Busiest domestic routes from BIO (2025)
| Rank | Destination | Passengers | Change 2024/25 |
| 1 | Madrid | 830,231 | +2.5% |
| 2 | Barcelona | 686,705 | −1.1% |
| 3 | Málaga | 354,688 | +1.0% |
| 4 | Seville | 354,086 | +0.2% |
| 5 | Palma de Mallorca | 312,857 | +0.03% |
| 6 | Tenerife-North | 242,411 | +11.4% |
| 7 | Valencia | 204,666 | +1.9% |
| 8 | Gran Canaria | 203,717 | +9.6% |
| 9 | Alicante | 177,407 | −11.7% |
| 10 | Lanzarote | 125.176 | −0.05% |
| 11 | Menorca | 93,063 | −15.8% |
| 12 | Ibiza | 92,059 | −16.2% |
| 13 | Santiago de Compostela | 63,639 | −19.5% |
| 14 | Fuerteventura | 59,999 | +33,4% |
| 15 | Tenerife-South | 35,252 | −0.6% |
| 16 | Granada | 28,852 | −8.8% |
| 17 | Murcia | 12,538 | +13.1% |
| 18 | Castellón | 10,101 | −3.3% |
| 19 | Jerez de la Frontera | 7,812 | +1.3% |
| 20 | Almería | 4,437 | −75.6% |
Source: Estadísticas de tráfico aereo

==Public transport==

=== Bus ===
- BizkaiBus:
  - A bus line (A3247) connects Bilbao city center (Plaza Elíptica) and the city bus station with the airport. Buses depart every 12 minutes during July and August, and every 15 minutes the rest of the year. The bus reaches the city center in 15 minutes.
  - A bus line (A2153) connects Bilbao city center (San Jose square) with Larrabetzu stopping at the airport. Buses depart every hour.
  - Starting in 2029, bus line (A3248) will connect Ansio metro station in Barakaldo with the airport via the Rontegi bridge. Buses will depart every 30 minutes.
- Lurraldebus:
  - DO04 bus line operated by Lurraldebus to Donostia-San Sebastián; its only stop is at Zarautz - adjacent to one of the town's two Euskotren stations (at the eastern end of the town). Buses depart every hour October to June, and every 30 minutes from the end of June to the end of September.
  - DG12 bus line operated by Lurraldebus to Mondragón with stops in Eibar and Bergara; the last daily service continues until Oñati. There are 6 buses departing from Bergara every day, and a single bus from Oñati.
- Autobuses La Unión:
  - Line A3720 connects Vitoria-Gasteiz city center with Bilbao airport, buses depart every 2 hours in the winter months, and every hour in the busier months, stopping at Vitoria bus station, Vitoria Airport and Bolueta metro station in Bilbao.

=== Metro extension ===
There is a project to extend the Bilbao Metro's Line 3 to the airport in the near future, but there is no official timetable yet.

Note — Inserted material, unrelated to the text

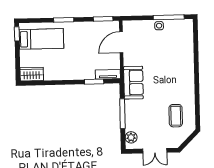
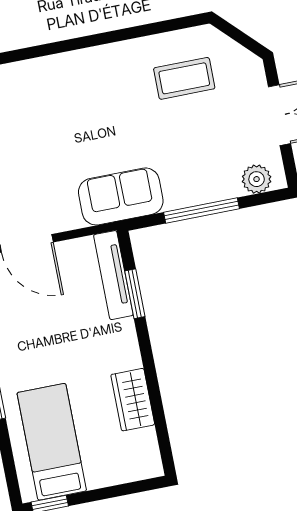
wardrobe: (32, 74) -> (133, 400), moved
tv unit: (108, 74) -> (113, 275), width x1.41

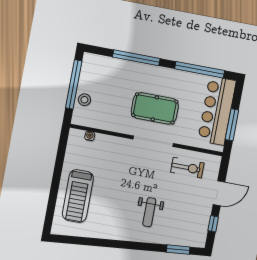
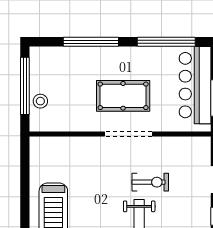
water cooler: (90, 136) -> (54, 142), removed
exercise bike: (187, 168) -> (150, 182), moved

==Accidents and incidents==
- On 15 September 1975 British Airways flight NS552 operated by Trident 1E G-AVYD was written off at Bilbao while taking off. The aircraft came off the runway following the commander's decision to abort the take-off on a wet runway at or close to V1.
- On 7 February 2001, Iberia Flight IB1456 arriving from Barcelona encountered wind shear while landing and suffered collapsed landing gear. All people on board survived but 25 people were injured.